PreQuiz 4.1 .:. Go Up

Dynamics

 

Show your work, and circle your answers and use sig figs to receive full credit.

1. A 362 gram object experiences an unbalanced force of 2.31 N.  What is its acceleration? (6.38 m/s/s)

 

convert grams to kg:

F = ma

2.31 N = (0.362 kg)a

 

 

 

2. A 0.459 kg ball stops from +31 m/s in a distance of +0.17 m.  What net force acted on the ball?  What direction is the force? (-1297 = -1300 N (opposite original direction of ball))

 

Solve the suvat

s = 0.17 m

u = 31 m/s

v = 0 (stops)

a =

t =

 

Use v² = u² + 2as:

0² = (31 m/s)² +2a(0.17 m)

a = -2826.47... m/s/s

F = ma = (0.459 kg)(-2826.47 m/s/s) = -1297.35 = -1300 N

 

 

Questions 1 and 2 are to see if you can solve a basic F = ma kind of problem.  Problem 2 requires that you also solve a suvat problem to get the acceleration

• Chapter 4 problems 1, 7, 11

• Newton's Second Law PowerPoint

 

 

 

 

3. Tycho exerts a force of 23 N sideways on a box and it moves at a constant speed.  When he exerts 47 N of force, the box accelerates at 5.2 m/s/s in the direction he pushes.  What is the box’s mass? (4.6 kg)

 

So if 23 N of force is what it takes to make it move at a constant rate, then there must be a friction force of 23 N opposing him.  If the 47 N force is to the right then (+), and it is sliding to the right, then the 23 N friction force must be to the left, opposing him.  So setting up Newton's second law gives:

<47 -23> = m(5.2)

m = 4.6153... = 4.6 kg

 

 

4. A 1217 kg elevator moving 5.2 m/s downward stops in 1.17 s.  What must be the tension in the supporting cable as it is stopping? (17,347 = 17,000 N)

 

Solve the suvat

s =

u = -5.2 m/s

v = 0 (stops)

a = ?

t = 1.17 s

 

Use v = u + at:  (Not in the data packet!!!!!!!)

0 = 5.2 + a(1.17)

a = +4.44444 m/s/s

 

The tension in the cable would not be the only force acting on the elevator - the force of gravity would also be acting downward with a force of F = ma, wt = mg, wt = (1217 kg)(9.81 N/kg) = 11938.77 N downwards (-).  So setting up Newton's second law:

<T - 11938.77 N> = (1217 kg)(+4.444444 m/s/s)

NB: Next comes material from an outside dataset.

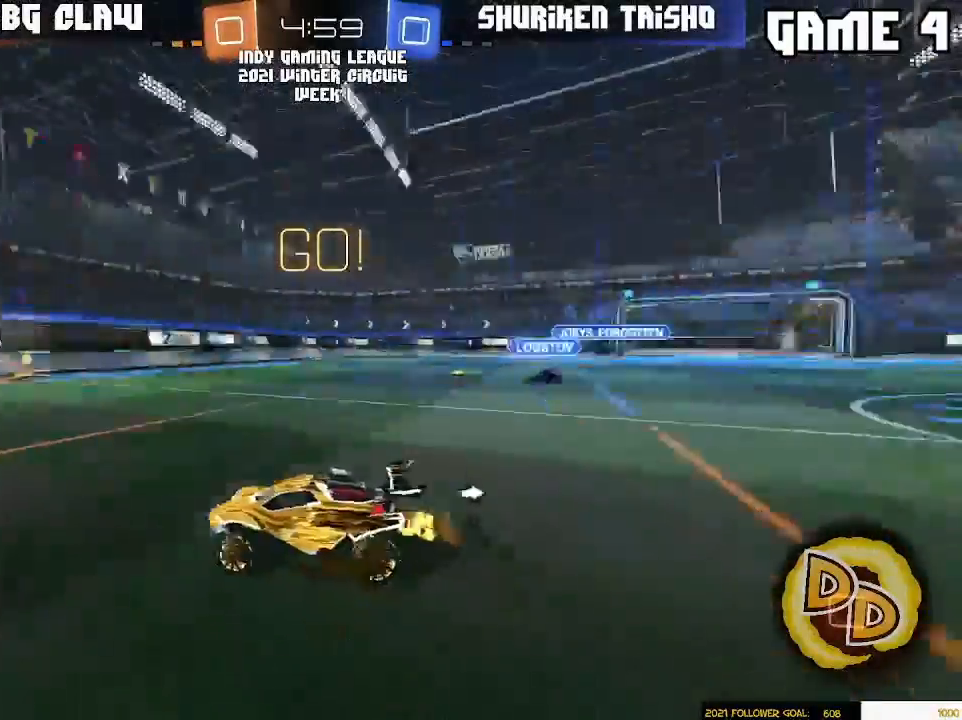
{"dt_ms": 500, "buttons": [], "left_stick": "right", "right_stick": "center", "events": [[17, "L3", "up"]]}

T = 17347.7 N = 17,000 N with sig figs

 

Questions 3 and 4 are to see if you can solve a net force problem where there is more than one force acting on an object.  Problem 4 is a vertical problem (weight is down = mg) with a suvat problem that you have to solve first, or last.

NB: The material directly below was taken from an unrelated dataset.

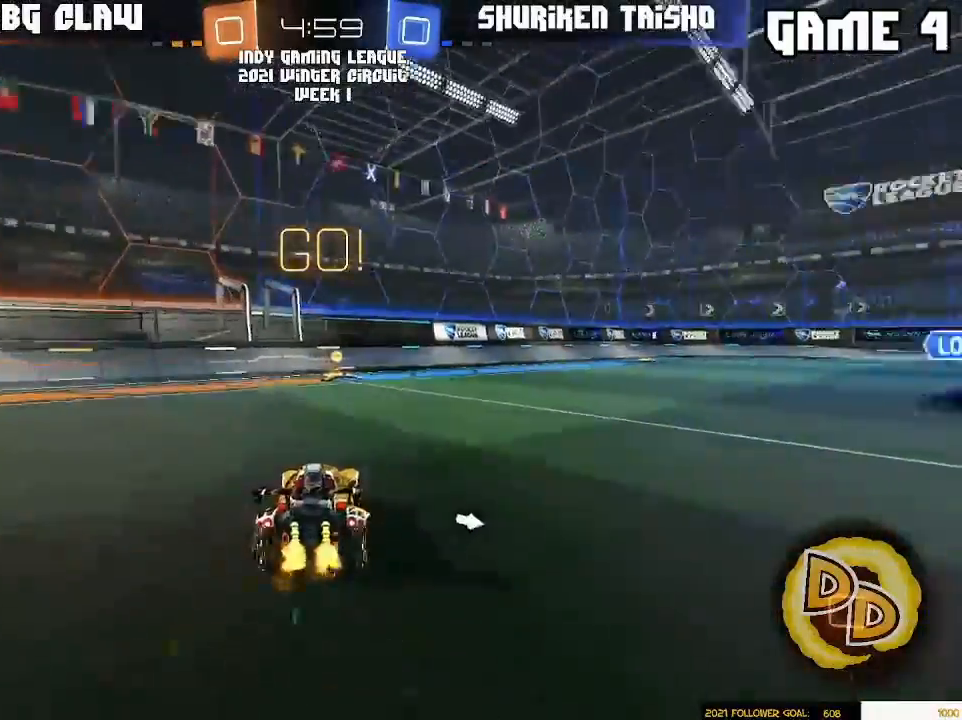
{"dt_ms": 500, "buttons": ["L1"], "left_stick": "down-left", "right_stick": "center", "events": [[17, "CROSS", "down"], [100, "CROSS", "up"], [100, "left_stick", "up-left"], [150, "CROSS", "down"], [217, "left_stick", "down-left"], [233, "CROSS", "up"], [300, "L3", "down"], [417, "L3", "up"], [500, "L1", "down"]]}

• Chapter 4 problems 9, 13, 15 and 17

• Chapter 4 problems 21, 31

• Net force worksheet problems 3, 5-11, 13-15

• Net Force PowerPoint

 

 

 

 

 

 

5. A 63.0 kg mass accelerates at 2.16 m/s/s down a 35.0^o incline.  What force must be acting along the plane for this to happen?  What direction is the force? (218 N up the plane)

 

This is like the net force problem above, except because the inclined plane is not vertical, only part of the weight (mg) acts down the plane.  That part is mgSin(q) where q is the angle with the horizontal the plane makes.  So we have a force of (63.0 kg)(9.81 N/kg)sin(35.0^o) = 354.49 N down (-) the plane.  Now we are ready to set up Newton's second law using the convention that up the plane is positive, and down negative:

<F - 354.49 N> = (63.0 kg)(-2.16 m/s/s)   -   (The acceleration is negative because it is down the plane)

F = 218.4 N  Up the plane (Since it is positive, it must be a force up the plane, had it been negative, it would have meant down the plane)